La bobine, ma chère Adélaïde, corset sur un tube cartonné ; cartonné, entouré du long fil de laine. Que ta mère depuis lors déroule dès qu’elle retrouve trace de toi aux abords de nos ombres.

samedi 18 mai 2013

Fin juin début juillet



Le long du long des murs de briques, Bruxelles a les yeux doux de la bruine

Les rues, fils parsemés de nœuds, boivent les maisons aussi dissemblables qu'éloignées de l'envers
Le dernier visage, celui qui restera, de toi, dormait assis sur le lit blanc comme neige, chambre bulle, crâne chauve, saint suaire

Si l'on te retrouvait, si l'on se souvenait de cette Face, Borges avait raison, Bruxelles, par tes traits, donnerait à chacun des douze fois douze perdus de toi la clé de toute parabole

Elle a souri aux premiers jours de juillet, nous pleurions là, Bruxelles, tant belle, tant éloignée de la Manche où chaque poussière de cendre est une sainteté

la tienne

Rappelée au long du long des murs rouges et gris de Bruxelles. 



mercredi 15 mai 2013

où coule l'air


Habitants des roches,
Où  repose la toiture de ce monde,
il est temps pour vous d’amarrer les mers
car la nuit menace même les rives qu’on croyait aurifères 



vendredi 19 avril 2013

Au père

Sur les rives indécentes du dire et parfois du pleurer
Sur les boucles des cheveux tombés, tombant, comme feuilles mortes,
Comme ramassées à la pelle
Sur les aires carrées, planes ou immenses, sur les plains-chants d’abbaye

Les chants qui l’accompagneront, y aura-t-il tout ça, encore à soupirer, à se séparer, se retrouver, se séparer, se retrouver, racornis et maladifs, soupirés du grand monde où l’on se nommera à tour de rôles, désirs, fils, père, grand-père, souvenirs, oubli

mercredi 9 janvier 2013

Les lettres doubles

Casseur de vin.

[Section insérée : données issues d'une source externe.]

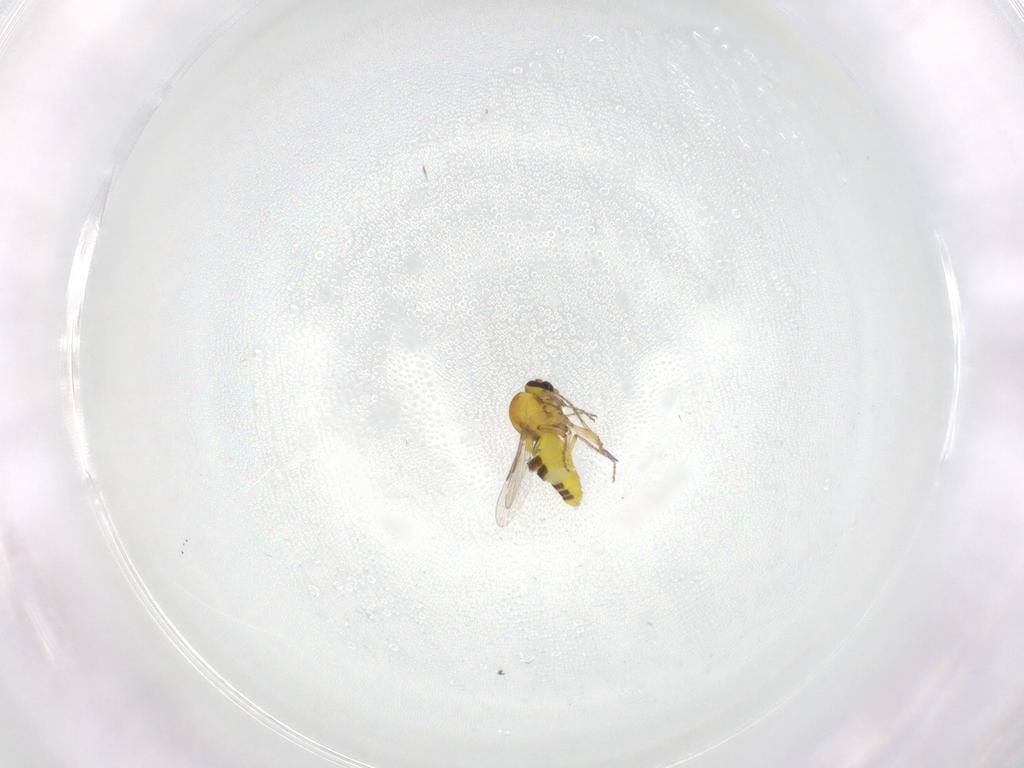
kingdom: Animalia
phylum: Arthropoda
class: Insecta
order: Diptera
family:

Rouge. Comme immédiat.
Deux lettres jumelles. Doubles et doublées. Doublures de ce qu'on ose à pesanteur, écrire.
Dès aussitôt que la pesanteur retenante a fini de lier, nous, je replonge dans l'immense activité que de vivre, de se lever et de parler à nouveau, d'écrire, d'écrire pour celle qui ne tarde pas, mais veille pour moi qui cueille.
Dans les cercles rompus, sur les marches qui grimpent, vers Béatrice, vers Amatride, Andromaque, vers Camille, la figure réimagée dès lors que sur scène tu parais pour me remettre à flot.

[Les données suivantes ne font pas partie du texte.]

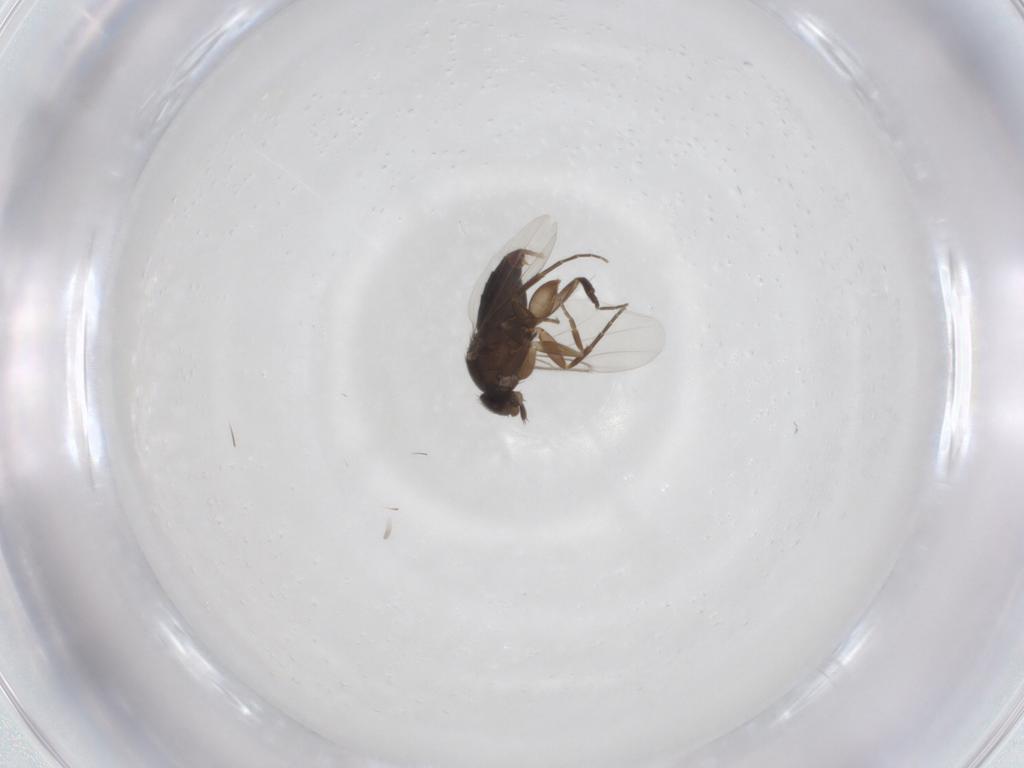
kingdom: Animalia
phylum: Arthropoda
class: Insecta
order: Diptera
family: Phoridae
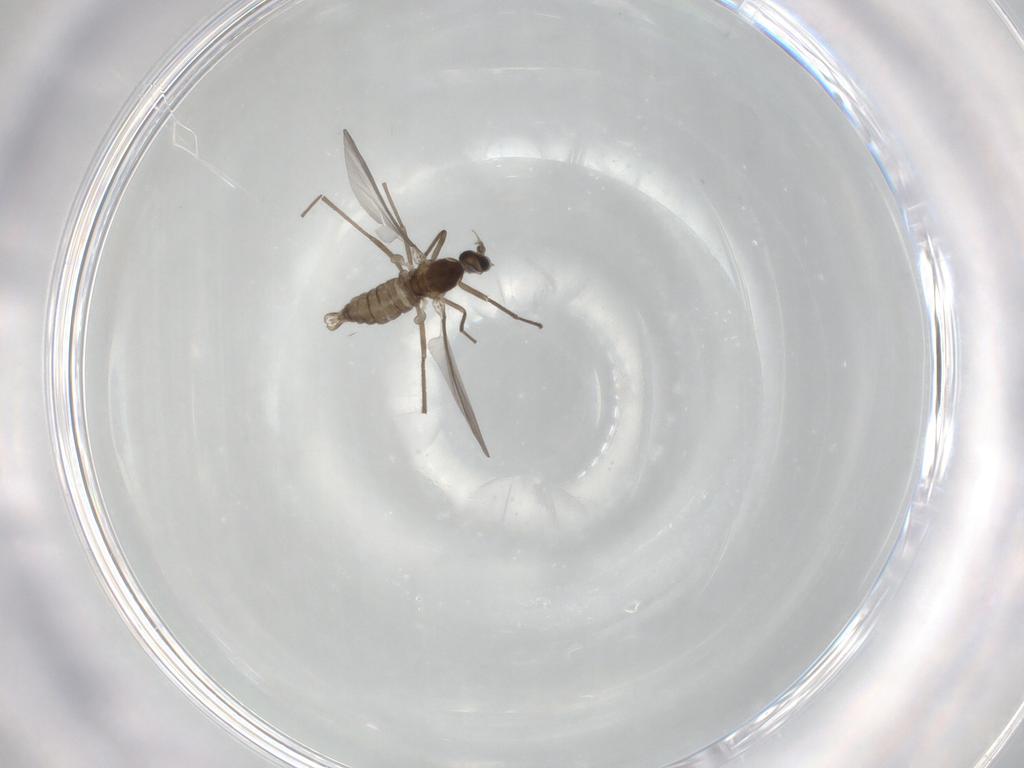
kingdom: Animalia
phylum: Arthropoda
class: Insecta
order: Diptera
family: Cecidomyiidae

Dès qu'un peu de vin cassé par le fond des hauts tout là haut de l'ivresse commençant à peine tu livres et délivres l'enfant venant.
Passée l'odeur astringente des rimes, regarde les bateaux perdus, les seize marins lâchés en mer pleine, l'Iroise, je t'aime comme après tous les vins bus, après tous les minéraux caillouteux, ils craquent sous une et deux et trois et quatre semelles amoureuses de t'aimer plus qu'un rivage, plus même qu'un souvenir.
Te rends-tu bien compte?

Et bien ce ne serait qu'un début.
Si tout aurore, tout champ, tout embrasement christique, tout souvenir nous revenait d'un coup à la surface, au premier jour.
Ecrire l'incapable souvenir de ne savoir rien encore, avant toi, avant la vie, avant l'incendiaire vin cassé de nos bouches fertiles.